### Excerpt to read
=== Section Start ===

20 - A Man of the Teaching - My Father's Legacy

Today marks the tenth anniversary of my father's passing into the Higher Worlds. I thought all day today what this means to me and how our parents affect us. I thought all day how we grow while our parents are alive and how we grow when they are no longer alive. While we hold their memories in our hearts, something subtle changes inside of us. We grow up in ways we never considered possible.

In November 2000, I wrote a summary of my thoughts about what my father's legacy meant to me. I had to get my arms around it and understand all the various emotions and actions that follows after a father/teacher dies. Since I have been deeply involved with his work and with continuing his work, I needed to understand what he did, what his work meant to me, and how I saw him and how I thought others saw him. I wanted to see how I could continue this work for the future benefit of others.

So here it is, the unabridged and full text of my musings.

I listened to people as they related how when Torkom died they no longer wished to be involved in the groups of the Teaching, so they went away.
How they just wanted to stay to themselves. How they wanted to go on with their lives. I wondered, did they not have a life when Torkom was alive?
“Been there, done that,” they said.

=== Section End ===

### Problems to solve
**A)** In the excerpt about the father's legacy, when did the writer first write a summary of thoughts on what that legacy meant?
**B)** From the excerpt about the father's legacy, quote the passage starting with "20 - A Man of" and going on through "never considered possible.".
**C)** Pick up the excerpt about the father's legacy after its final line and keep writing.

### Source material
=== Section Start ===

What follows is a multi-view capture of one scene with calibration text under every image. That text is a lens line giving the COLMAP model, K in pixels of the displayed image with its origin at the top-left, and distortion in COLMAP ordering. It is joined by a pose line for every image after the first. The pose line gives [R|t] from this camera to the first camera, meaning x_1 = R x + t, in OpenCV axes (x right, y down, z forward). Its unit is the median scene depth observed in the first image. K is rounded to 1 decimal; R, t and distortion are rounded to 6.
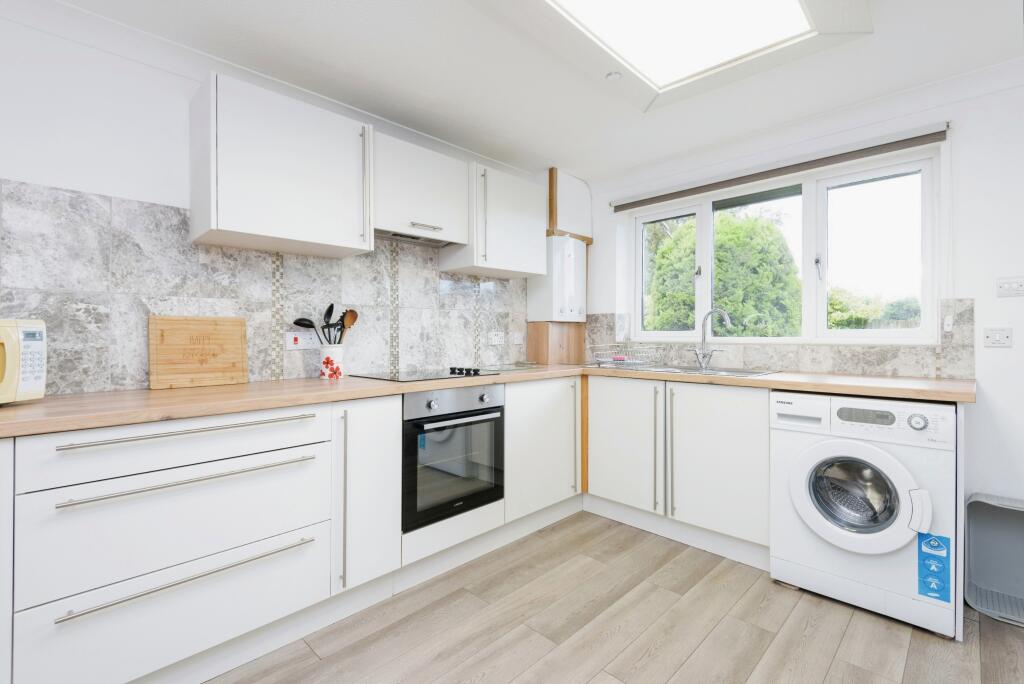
lens RADIAL K [[460.9, 0, 512.2], [0, 460.9, 334.8], [0, 0, 1]] dist [0.042472, -0.024351]
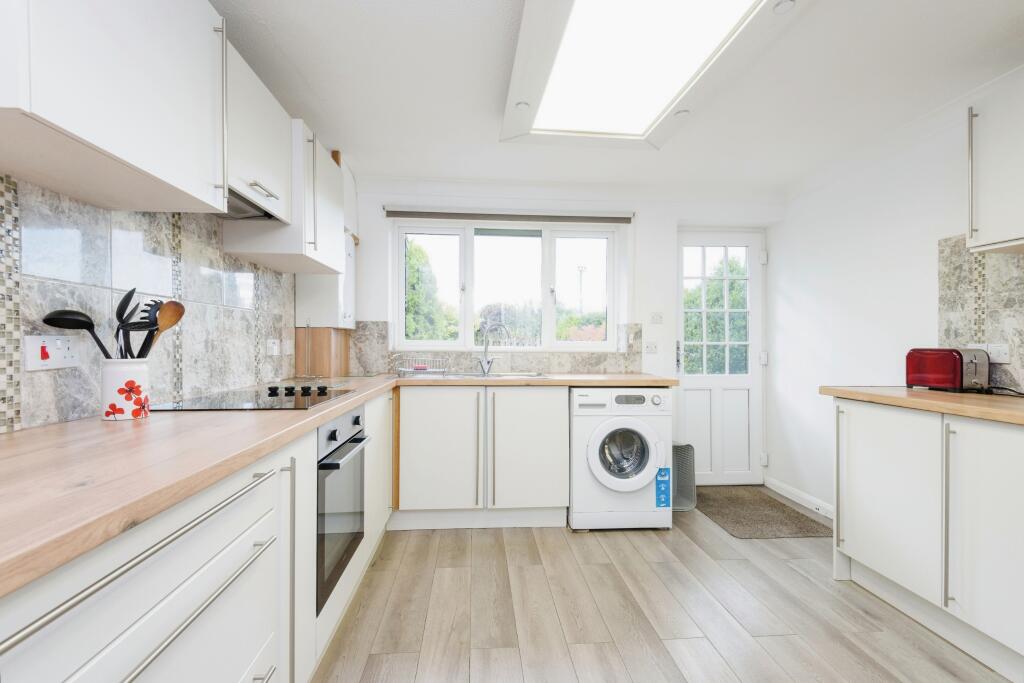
lens RADIAL K [[462.4, 0, 505.3], [0, 462.4, 345.9], [0, 0, 1]] dist [0.043250, -0.025429]
pose [[0.658946, 0.002831, 0.752185, -0.520028], [-0.008167, 0.999961, 0.003391, -0.000969], [-0.752146, -0.008378, 0.658943, 0.261645]]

=== Section End ===

### Expected outputs
**A)** In November 2000.

**B)**
20 - A Man of the Teaching - My Father's Legacy

Today marks the tenth anniversary of my father's passing into the Higher Worlds. I thought all day today what this means to me and how our parents affect us. I thought all day how we grow while our parents are alive and how we grow when they are no longer alive. While we hold their memories in our hearts, something subtle changes inside of us. We grow up in ways we never considered possible.

**C)**
I wondered what really was happening to people’s hearts.
I asked myself, how can such a person’s life and his great accomplishments over a lifetime simply end when his life on earth also ends?
I wondered, there are only a few of us who remember him in person. After we die, what happens? Is that the end of a person’s accomplishments?
I felt sadness and wanted to understand.
After careful thinking, I started understanding that all Great Ones attract all kinds of people around them. That cannot be helped. People go to Teachers for so many reasons. It makes them feel pious; it makes them feel protected; it makes them feel they are important; it makes them feel they are deeply spiritual and appreciative of such greatness.
But what happens when the Teacher dies and all the pious ones disappear? Or worse, when the Teacher is maligned and the Teaching distorted? What happens then?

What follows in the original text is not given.